• [Task to carry out]:
Render all of the material below as a JSON list of strings, one string per line, with blank lines left out. Leave the pictures out of your answer.

• [Material shown]:
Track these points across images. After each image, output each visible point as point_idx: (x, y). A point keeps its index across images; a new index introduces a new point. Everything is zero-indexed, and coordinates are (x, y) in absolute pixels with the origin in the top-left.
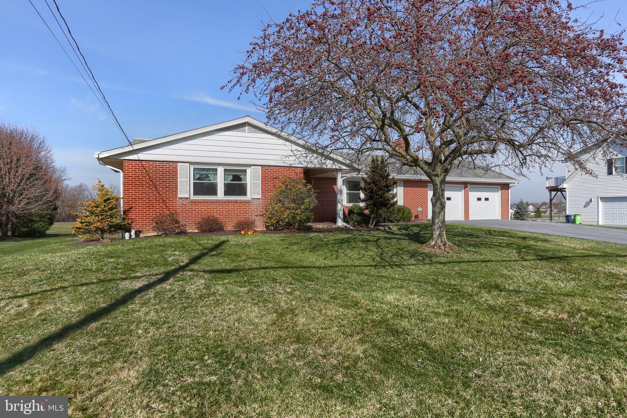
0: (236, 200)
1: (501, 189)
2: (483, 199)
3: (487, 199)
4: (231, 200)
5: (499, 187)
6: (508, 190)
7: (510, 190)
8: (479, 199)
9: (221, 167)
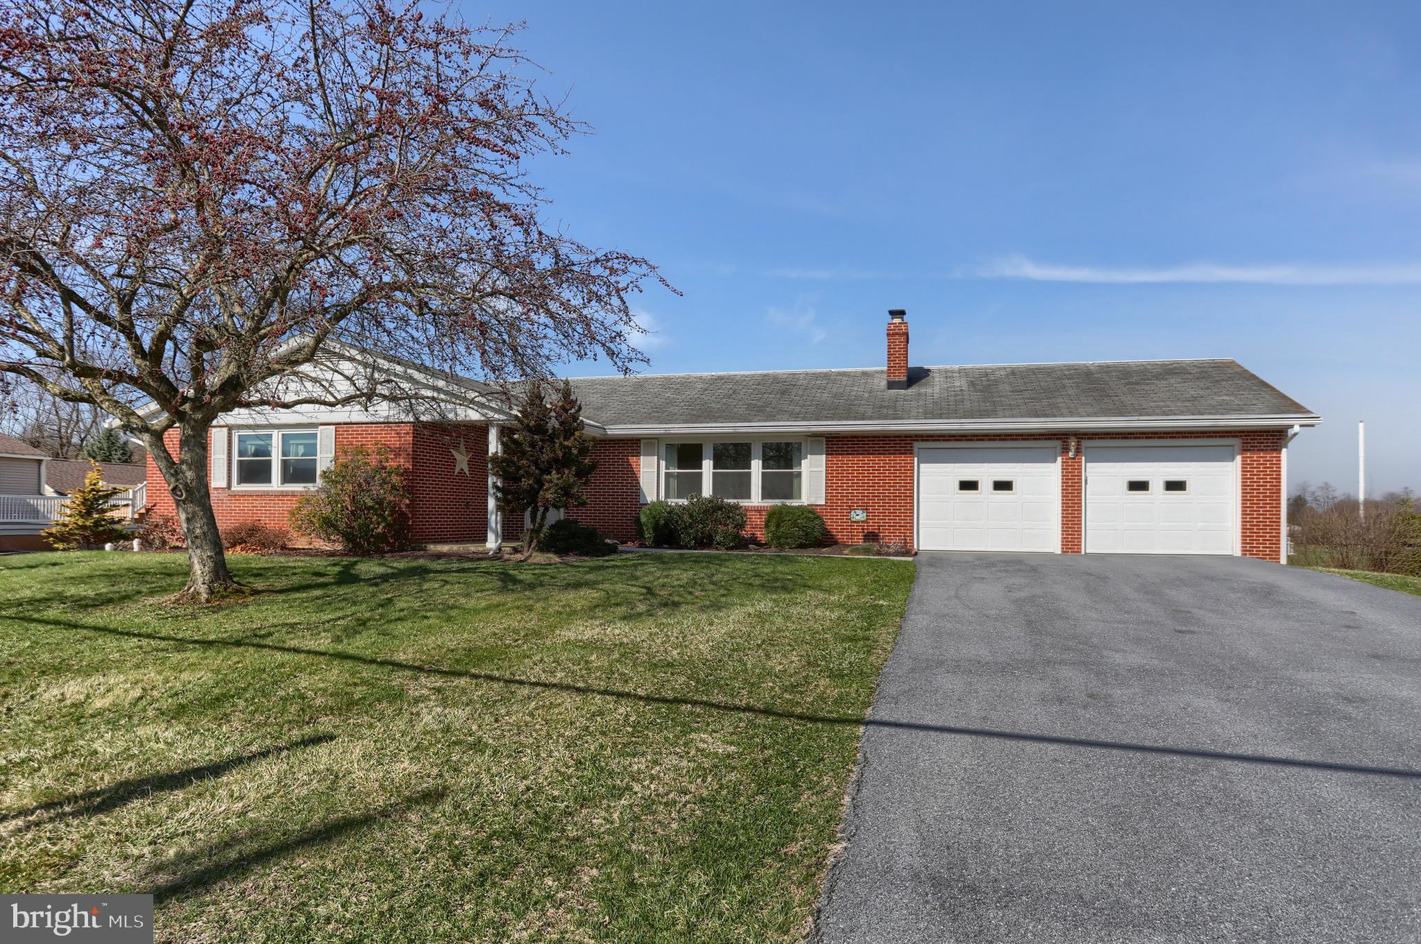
0: (293, 492)
1: (1244, 450)
2: (1157, 486)
3: (1175, 486)
4: (287, 492)
5: (1236, 442)
6: (1279, 451)
7: (1284, 450)
8: (1138, 486)
9: (276, 431)
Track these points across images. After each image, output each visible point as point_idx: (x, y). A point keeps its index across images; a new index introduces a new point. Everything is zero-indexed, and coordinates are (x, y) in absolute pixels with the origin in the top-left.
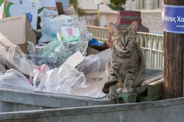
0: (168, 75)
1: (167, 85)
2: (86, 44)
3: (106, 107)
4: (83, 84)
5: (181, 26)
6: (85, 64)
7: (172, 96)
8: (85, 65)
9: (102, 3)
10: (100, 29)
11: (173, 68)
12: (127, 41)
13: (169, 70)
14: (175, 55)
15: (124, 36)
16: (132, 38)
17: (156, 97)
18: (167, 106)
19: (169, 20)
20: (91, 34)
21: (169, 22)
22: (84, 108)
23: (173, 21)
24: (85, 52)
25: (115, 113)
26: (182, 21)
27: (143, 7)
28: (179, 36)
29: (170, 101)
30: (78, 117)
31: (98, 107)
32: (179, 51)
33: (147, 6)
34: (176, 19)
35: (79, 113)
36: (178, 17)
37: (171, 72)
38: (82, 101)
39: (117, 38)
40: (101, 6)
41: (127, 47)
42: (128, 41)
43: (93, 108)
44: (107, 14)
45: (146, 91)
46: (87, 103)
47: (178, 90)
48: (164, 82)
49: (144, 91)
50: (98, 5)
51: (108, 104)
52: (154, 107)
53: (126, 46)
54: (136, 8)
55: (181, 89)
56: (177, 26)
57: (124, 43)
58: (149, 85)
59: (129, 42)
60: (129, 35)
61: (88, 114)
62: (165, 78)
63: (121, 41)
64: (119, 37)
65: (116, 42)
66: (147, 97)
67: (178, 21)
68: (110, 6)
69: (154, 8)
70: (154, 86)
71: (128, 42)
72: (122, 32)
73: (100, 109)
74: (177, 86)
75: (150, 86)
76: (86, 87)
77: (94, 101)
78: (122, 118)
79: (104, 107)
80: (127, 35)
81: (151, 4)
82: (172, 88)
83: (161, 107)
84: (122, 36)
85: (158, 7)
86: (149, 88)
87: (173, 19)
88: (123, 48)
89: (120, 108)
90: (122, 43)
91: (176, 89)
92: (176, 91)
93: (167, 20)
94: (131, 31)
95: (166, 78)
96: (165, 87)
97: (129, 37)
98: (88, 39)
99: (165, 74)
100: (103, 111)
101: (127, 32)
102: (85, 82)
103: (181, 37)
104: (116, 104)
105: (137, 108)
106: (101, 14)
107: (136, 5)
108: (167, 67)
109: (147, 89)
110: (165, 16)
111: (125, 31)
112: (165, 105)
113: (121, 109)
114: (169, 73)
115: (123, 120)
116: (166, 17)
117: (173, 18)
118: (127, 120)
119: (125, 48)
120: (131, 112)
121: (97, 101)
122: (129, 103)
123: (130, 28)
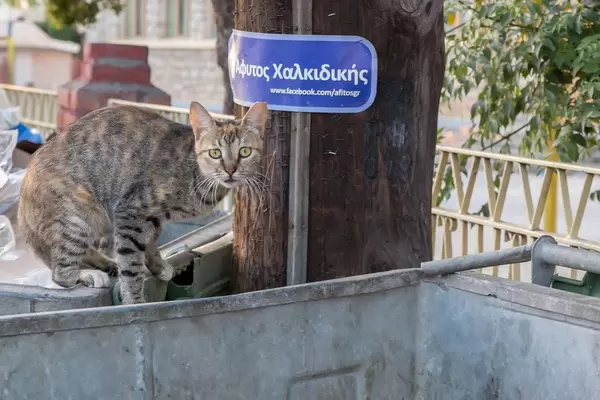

• [Response below]:
[
  "Track these points across images. After each image, output each visible point as point_idx: (x, y). A point keeps its index across images; a new index introduces a new point. Everything is zero-indexed, and coordinates are (x, y) in absolute pixels with the origin in the top-left.",
  "0: (236, 200)",
  "1: (501, 189)",
  "2: (483, 199)",
  "3: (487, 199)",
  "4: (231, 200)",
  "5: (499, 187)",
  "6: (508, 190)",
  "7: (510, 190)",
  "8: (479, 199)",
  "9: (221, 167)",
  "0: (293, 492)",
  "1: (1244, 450)",
  "2: (1157, 486)",
  "3: (1175, 486)",
  "4: (287, 492)",
  "5: (1236, 442)",
  "6: (1279, 451)",
  "7: (1284, 450)",
  "8: (1138, 486)",
  "9: (276, 431)",
  "Track these points across images. After each image, output each visible point as point_idx: (x, y). A point keeps its index across images; a new index introduces a new point. Everything is zero-indexed, and coordinates are (x, y) in absolute pixels with the origin in the top-left.",
  "0: (168, 75)",
  "1: (167, 85)",
  "2: (86, 44)",
  "3: (106, 107)",
  "4: (83, 84)",
  "5: (181, 26)",
  "6: (85, 64)",
  "7: (172, 96)",
  "8: (85, 65)",
  "9: (102, 3)",
  "10: (100, 29)",
  "11: (173, 68)",
  "12: (127, 41)",
  "13: (169, 70)",
  "14: (175, 55)",
  "15: (124, 36)",
  "16: (132, 38)",
  "17: (156, 97)",
  "18: (167, 106)",
  "19: (169, 20)",
  "20: (91, 34)",
  "21: (169, 22)",
  "22: (84, 108)",
  "23: (173, 21)",
  "24: (85, 52)",
  "25: (115, 113)",
  "26: (182, 21)",
  "27: (143, 7)",
  "28: (179, 36)",
  "29: (170, 101)",
  "30: (78, 117)",
  "31: (98, 107)",
  "32: (179, 51)",
  "33: (147, 6)",
  "34: (176, 19)",
  "35: (79, 113)",
  "36: (178, 17)",
  "37: (171, 72)",
  "38: (82, 101)",
  "39: (117, 38)",
  "40: (101, 6)",
  "41: (127, 47)",
  "42: (128, 41)",
  "43: (93, 108)",
  "44: (107, 14)",
  "45: (146, 91)",
  "46: (87, 103)",
  "47: (178, 90)",
  "48: (164, 82)",
  "49: (144, 91)",
  "50: (98, 5)",
  "51: (108, 104)",
  "52: (154, 107)",
  "53: (126, 46)",
  "54: (136, 8)",
  "55: (181, 89)",
  "56: (177, 26)",
  "57: (124, 43)",
  "58: (149, 85)",
  "59: (129, 42)",
  "60: (129, 35)",
  "61: (88, 114)",
  "62: (165, 78)",
  "63: (121, 41)",
  "64: (119, 37)",
  "65: (116, 42)",
  "66: (147, 97)",
  "67: (178, 21)",
  "68: (110, 6)",
  "69: (154, 8)",
  "70: (154, 86)",
  "71: (128, 42)",
  "72: (122, 32)",
  "73: (100, 109)",
  "74: (177, 86)",
  "75: (150, 86)",
  "76: (86, 87)",
  "77: (94, 101)",
  "78: (122, 118)",
  "79: (104, 107)",
  "80: (127, 35)",
  "81: (151, 4)",
  "82: (172, 88)",
  "83: (161, 107)",
  "84: (122, 36)",
  "85: (158, 7)",
  "86: (149, 88)",
  "87: (173, 19)",
  "88: (123, 48)",
  "89: (120, 108)",
  "90: (122, 43)",
  "91: (176, 89)",
  "92: (176, 91)",
  "93: (167, 20)",
  "94: (131, 31)",
  "95: (166, 78)",
  "96: (165, 87)",
  "97: (129, 37)",
  "98: (88, 39)",
  "99: (165, 74)",
  "100: (103, 111)",
  "101: (127, 32)",
  "102: (85, 82)",
  "103: (181, 37)",
  "104: (116, 104)",
  "105: (137, 108)",
  "106: (101, 14)",
  "107: (136, 5)",
  "108: (167, 67)",
  "109: (147, 89)",
  "110: (165, 16)",
  "111: (125, 31)",
  "112: (165, 105)",
  "113: (121, 109)",
  "114: (169, 73)",
  "115: (123, 120)",
  "116: (166, 17)",
  "117: (173, 18)",
  "118: (127, 120)",
  "119: (125, 48)",
  "120: (131, 112)",
  "121: (97, 101)",
  "122: (129, 103)",
  "123: (130, 28)"
]